- Directed by: Dave Mullins
- Written by: Dave Mullins
- Story by: Dave Mullins Sean Ono Lennon
- Produced by: Brad Booker
- Music by: Thomas Newman
- Production companies: ElectroLeague Lenono Music Wētā FX Lightstorm Entertainment Unreal Engine
- Release date: 2023;
- Running time: 11 minutes
- Country: United States

= War Is Over! =

2022 animated short film by Dave Mullins

War Is Over! Inspired by the Music of John and Yoko is a 2023 independent animated short film written and directed by Dave Mullins. The 11-minute short was inspired by and features John Lennon and Yoko Ono's anti-war anthem "Happy Xmas (War Is Over)". The film was also based on a story by Mullins and Sean Ono Lennon. The film was produced by Brad Booker and production was handled by Booker and Mullins' Los Angeles-based animation studio ElectroLeague, in partnership with Lenono Music, Sean Ono Lennon and Yoko Ono and Lightstorm Entertainment with Jon Landau being an credited as an executive producer. Thomas Newman composed the score for the film.
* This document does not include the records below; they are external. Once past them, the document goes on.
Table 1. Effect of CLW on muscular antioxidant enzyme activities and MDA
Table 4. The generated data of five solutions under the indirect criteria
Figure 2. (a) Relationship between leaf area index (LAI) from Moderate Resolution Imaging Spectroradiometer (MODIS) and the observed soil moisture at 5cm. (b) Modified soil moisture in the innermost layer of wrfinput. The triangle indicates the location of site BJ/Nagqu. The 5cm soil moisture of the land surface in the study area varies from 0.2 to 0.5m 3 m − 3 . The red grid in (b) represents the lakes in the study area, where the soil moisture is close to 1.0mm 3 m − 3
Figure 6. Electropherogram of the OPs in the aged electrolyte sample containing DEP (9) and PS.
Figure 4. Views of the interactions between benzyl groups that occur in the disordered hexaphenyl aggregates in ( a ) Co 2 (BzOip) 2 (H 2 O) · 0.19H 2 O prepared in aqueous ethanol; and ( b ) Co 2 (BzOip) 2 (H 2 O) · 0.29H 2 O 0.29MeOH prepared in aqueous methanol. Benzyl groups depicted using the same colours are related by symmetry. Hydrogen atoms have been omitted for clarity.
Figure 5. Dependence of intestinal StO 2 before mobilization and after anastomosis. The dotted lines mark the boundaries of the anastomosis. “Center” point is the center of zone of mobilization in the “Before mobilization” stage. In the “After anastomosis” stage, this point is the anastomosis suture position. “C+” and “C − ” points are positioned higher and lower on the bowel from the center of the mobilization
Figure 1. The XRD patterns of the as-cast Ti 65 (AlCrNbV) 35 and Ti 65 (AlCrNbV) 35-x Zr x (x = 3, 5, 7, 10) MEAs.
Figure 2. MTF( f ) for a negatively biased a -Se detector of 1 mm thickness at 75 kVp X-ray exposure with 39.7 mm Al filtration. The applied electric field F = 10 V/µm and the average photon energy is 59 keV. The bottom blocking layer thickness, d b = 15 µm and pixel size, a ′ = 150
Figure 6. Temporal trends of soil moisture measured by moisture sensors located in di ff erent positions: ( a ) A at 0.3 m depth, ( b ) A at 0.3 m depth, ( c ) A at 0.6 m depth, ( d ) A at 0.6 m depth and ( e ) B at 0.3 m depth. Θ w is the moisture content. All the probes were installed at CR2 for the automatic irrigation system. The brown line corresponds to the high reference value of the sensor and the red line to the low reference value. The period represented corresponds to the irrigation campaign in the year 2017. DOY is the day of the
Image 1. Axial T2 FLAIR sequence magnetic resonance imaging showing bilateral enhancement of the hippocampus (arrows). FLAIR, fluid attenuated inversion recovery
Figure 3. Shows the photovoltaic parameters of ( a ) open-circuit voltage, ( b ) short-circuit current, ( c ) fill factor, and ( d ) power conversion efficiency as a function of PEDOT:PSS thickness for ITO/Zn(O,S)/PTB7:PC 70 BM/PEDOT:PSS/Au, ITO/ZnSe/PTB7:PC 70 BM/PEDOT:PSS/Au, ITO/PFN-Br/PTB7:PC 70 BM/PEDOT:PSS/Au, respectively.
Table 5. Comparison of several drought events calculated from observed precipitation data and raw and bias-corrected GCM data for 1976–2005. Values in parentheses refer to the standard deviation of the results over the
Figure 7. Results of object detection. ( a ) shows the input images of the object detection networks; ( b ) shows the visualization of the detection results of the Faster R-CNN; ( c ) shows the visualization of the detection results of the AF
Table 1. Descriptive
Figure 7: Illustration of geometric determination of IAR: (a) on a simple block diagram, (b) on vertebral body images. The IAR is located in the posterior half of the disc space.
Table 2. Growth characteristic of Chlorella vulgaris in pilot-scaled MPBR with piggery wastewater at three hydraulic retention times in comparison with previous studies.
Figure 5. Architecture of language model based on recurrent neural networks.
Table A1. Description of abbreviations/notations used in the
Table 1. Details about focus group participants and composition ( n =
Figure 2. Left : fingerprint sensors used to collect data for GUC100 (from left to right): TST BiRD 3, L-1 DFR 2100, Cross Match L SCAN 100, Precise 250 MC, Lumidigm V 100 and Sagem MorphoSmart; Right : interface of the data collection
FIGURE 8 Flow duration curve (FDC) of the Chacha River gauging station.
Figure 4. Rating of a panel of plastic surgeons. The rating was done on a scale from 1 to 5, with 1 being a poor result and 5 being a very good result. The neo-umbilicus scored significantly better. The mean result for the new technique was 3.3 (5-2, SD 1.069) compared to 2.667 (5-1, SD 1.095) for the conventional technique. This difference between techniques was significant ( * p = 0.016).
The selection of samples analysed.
War Is Over! won the Academy Award for Best Animated Short Film at the 96th Academy Awards. The film was later released on YouTube on December 1, 2025, by John Lennon's official channel.

== Plot ==
During World War I, two armies stand at a trench warfare stalemate over No man's land. A young soldier on the left side of the battlefield is playing a game of chess with an opponent he does not know, with him delivering his moves as the player playing black to the opponent via slips of paper that he and his opponent send each other via a messenger pigeon they keep as a pet. As it turns out, his opponent playing white is a soldier found the right side of the battlefield, who is also oblivious to the other's identity.

Over time, their game starts to draw the attention of other soldiers on their respective sides. This eventually draws the ire of the left soldier's commanding officer, who trashes the game while the left soldier is making a move. The officer then has the men mobilize for a full frontal assault across the battlefield, and sends the pigeon back to the general's headquarters to deliver their intentions. The left army advances, with the right army seeing this and launching a counterattack.

The left and right soldiers see each other on the battlefield, and end up engaging in a melee. This ends when the right soldier ripping the uniform of the left soldier, unfurling all of the papers that he has received. Recognizing him, the right soldier reveals his own identity. Just as they end hostilities, they see the pigeon returning with a new message from the general, only for it to be struck and killed by a mortar shell.

Recovering the pigeon, the two soldiers find and read its final message: “War is Over!”. They alert their respective commanding officers of the news, and the battle eventually ceases. As all the soldiers recover their bearings, the two soldiers bury the pigeon. The film then cuts to the right soldier's chess board, which now just has a white and black pawn on it, as other pigeons fly above.

== Production ==
War Is Over! Inspired by the Music of John and Yoko is an animated short film produced by ElectroLeague studio. The animation and visual effects were created by Peter Jackson's New Zealand-based VFX company Wētā FX. Epic Games’ Unreal Engine was used in production to create the imagery. The film was edited by John K. Carr and scored by Oscar-nominated composer Thomas Newman.

== Accolades ==
The film won the Annie Award for Best Animated Short Subject at the 51st Annie Awards on February 17, 2024, and later won the Academy Award for Best Animated Short Film at the 96th Academy Awards on March 10, 2024.

== Reception ==
Collin Souter of Roger Ebert.com praised the film (seen as part of ShortsTV program of Oscar-nominated short films), confessing that:

"Maybe I liked this more than others because it was the last one I watched and, for once, it wasn’t someone narrating a story about their past. And maybe because I’m a sap for the song. I get why people roll their eyes at the end, and I think I did at first, but I eventually found myself going along with its heartfelt sincerity, just like any Lennon/Ono song that wears its heart on its sleeve. The artists at WETA digital collaborated with Sean Lennon Ono on the piece and it tells a good story no matter how hamfisted the ending may be. I went into this thinking we’d be getting a music video treatment of the song, coupled with obvious present-day footage to make a point. This was a refreshing change of pace, both for the program and the approach".

Bea Hammam of 34th Street Magazine stated that the film was stylistically the least creative out of all the Animated Short nominees.